US businesswoman jailed for lying about business in Cayman Islands
KANSAS CITY, United States (CMC) — A US businesswoman has been sent to jail for 18 months and ordered to pay US$1.7 million to the United States Internal Revenue Services (IRS) as she lied under oath about her business in the Cayman Islands.
Cheryl Womack, 66, who has a home and permanent residency status in the Cayman Islands, was sentenced on Monday after she pleaded guilty in April 2016 to testifying falsely under oath with the corrupt intent to impede an IRS investigation.
Womack is accused of using sham nominee directors to conceal her involvement with various Cayman Islands businesses to hide from the IRS more than US$6 million in income over a 20-year period.
According to a sentencing memorandum from the US Department of Justice, she hid her ownership of shell companies and trusts to conceal income earned in the United States, transfer it to the Cayman Islands, and grow it tax-free until she chose to repatriate it to the US.
This resulted in a criminal tax loss of US$1,704,421, which Womack paid in restitution to the IRS after sentencing this week.

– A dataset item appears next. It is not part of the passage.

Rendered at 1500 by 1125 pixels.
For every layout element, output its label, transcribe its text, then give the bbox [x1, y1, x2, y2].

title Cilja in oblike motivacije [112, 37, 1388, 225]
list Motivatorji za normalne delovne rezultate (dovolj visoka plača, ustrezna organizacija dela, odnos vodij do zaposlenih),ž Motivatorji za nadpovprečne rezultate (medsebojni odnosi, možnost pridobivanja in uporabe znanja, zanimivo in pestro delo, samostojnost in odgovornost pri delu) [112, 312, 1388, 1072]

The court documents allege Womack created a web of undisclosed financial accounts, businesses, nominees and trusts in the Cayman Islands to hide income from the IRS
Womack, through her Cayman Islands companies, owns condominiums on Grand Cayman, which she purported to pay rent on as a means of concealing her income, and in Trump Tower in New York.
The court records further indicate that Womack used a Cayman Islands company to hide more than US$500,000 in income from the sale of her wine collection at auction.
The charge of lying under oath relates to testimony from Womack at a deposition in a civil enforcement action brought by the Department of Justice in 2009 against a tax adviser that was known to her.